The researchers found that patients treated for diabetes, about 9 percent of the group, were about 54 percent more likely to develop elevated depressive symptoms than those without diabetes.
Surprisingly, those with prediabetes or untreated diabetes were about 25 percent less likely to develop elevated depressive symptoms than people with normal fasting glucose, a finding Golden's team cannot explain at this time.
Golden, an associate professor of medicine and epidemiology at the Johns Hopkins University School of Medicine, speculates that depression may lead patients to develop behaviors that trigger diabetes or make it worse, such as overeating, not exercising or smoking. Similarly, keeping up with the often extensive treatment regimens to care for their diabetes may make patients' depression worse. Understanding how one condition might lead to another could improve treatments for both problems, she says.
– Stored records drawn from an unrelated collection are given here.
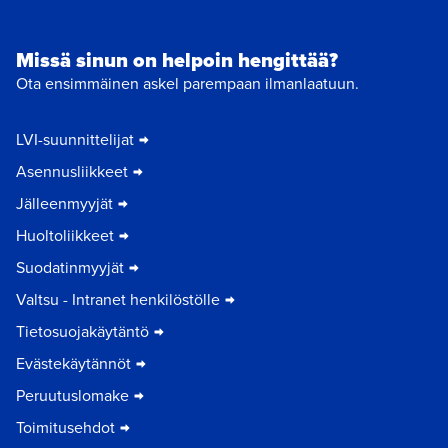
Missä sinun on helpoin hengittää?
Ota ensimmäinen askel parempaan ilmanlaatuun.
LVI-suunnittelijat
Asennusliikkeet
Jälleenmyyjät
Huoltoliikkeet
Suodatinmyyjät
Valtsu - Intranet henkilöstölle
Tietosuojakäytäntö
Evästekäytännöt
Peruutuslomake
Toimitusehdot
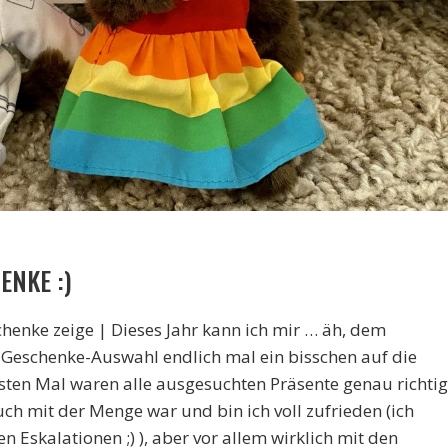
ENKE :)
henke zeige | Dieses Jahr kann ich mir … äh, dem
Geschenke-Auswahl endlich mal ein bisschen auf die
sten Mal waren alle ausgesuchten Präsente genau richtig
Auch mit der Menge war und bin ich voll zufrieden (ich
n Eskalationen ;) ), aber vor allem wirklich mit den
"Having both diabetes and depression can make it difficult for patients to get the good clinical outcomes that we like to see for each of these conditions," says Golden. "To make sure that patients with diabetes and depression receive the best care, we wanted to get to the bottom of the connection between these two conditions.
"It's important that doctors be attuned to look for both conditions in patients at risk for either diabetes or depression," Golden adds. "We may want to develop interventions for both treatments, instead of just one or the other."
Other Hopkins researchers who participated in this study include Mariana Lazo, M.D.. M.Sc.; Hochang Benjamin Lee, M.D.; and Constantine Lyketsos, M.D., M.H.S.
The MESA study was supported by grants from the National Heart, Lung, and Blood Institute. Golden and her colleagues' research was supported by a Patient-Oriented Mentored Scientist Award through the National Institute of Diabetes and Digestive and Kidney Diseases.